Excerpt provided:
= = = =
Now let's evaluate the blip2 model.

In [7]:
def test_blip2():
    from transformers import Blip2Processor, Blip2ForConditionalGeneration
    
    print("Loading BLIP-2 model...")
    model = Blip2ForConditionalGeneration.from_pretrained(
        "/var/scratch/ave303/models/blip2flan-t5-xxl",
        # load_in_8bit=True,
        torch_dtype=torch.float16,
        device_map="auto",
        # temperature=0.8,
        low_cpu_mem_usage=True
    ).eval()
    processor = Blip2Processor.from_pretrained("/var/scratch/ave303/models/blip2flan-t5-xxl")

    ## opt-2.7b average performance, better instruction following 
        # Format - Answer(total number):
    ## opt-6.7b(8bit) better performance with atleast answering, not well-instruction tuned, but provides number for answers
        # Format - Answer(total number):
    ## flan-t5-xl does fine but needs a lot of post processing, does not follow instructions to clearly
        # Format - Answer(provide total number):
    ## flan-t5-xxl(8bit) decent performance, better with instruction I think, slight postprocessing needed
        # Format - Answer:
    
    # Optional: Enable memory efficient attention
    if hasattr(model.config, 'use_memory_efficient_attention'):
        model.config.use_memory_efficient_attention = True
    
    tester = BenchmarkTester()
= = = =
Dataset content:
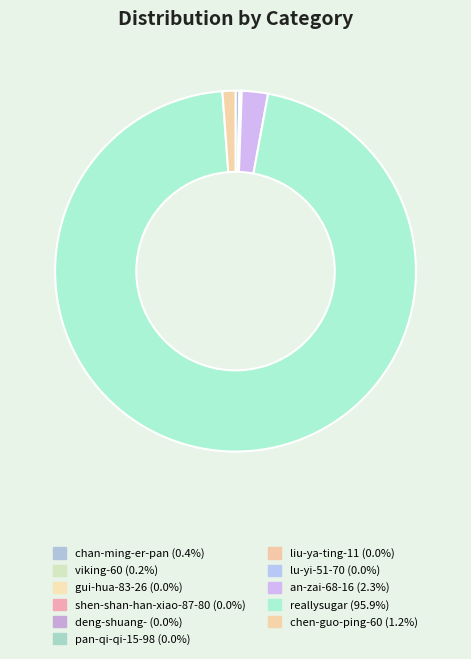

How many segments does this pie chart have?

11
= = = =
Problem:
From the BLIP-2 evaluation code, extract the passage starting with "## opt-2.7b average" and going on through "tester = BenchmarkTester()".

Your solution:
## opt-2.7b average performance, better instruction following 
        # Format - Answer(total number):
    ## opt-6.7b(8bit) better performance with atleast answering, not well-instruction tuned, but provides number for answers
        # Format - Answer(total number):
    ## flan-t5-xl does fine but needs a lot of post processing, does not follow instructions to clearly
        # Format - Answer(provide total number):
    ## flan-t5-xxl(8bit) decent performance, better with instruction I think, slight postprocessing needed
        # Format - Answer:
    
    # Optional: Enable memory efficient attention
    if hasattr(model.config, 'use_memory_efficient_attention'):
        model.config.use_memory_efficient_attention = True
    
    tester = BenchmarkTester()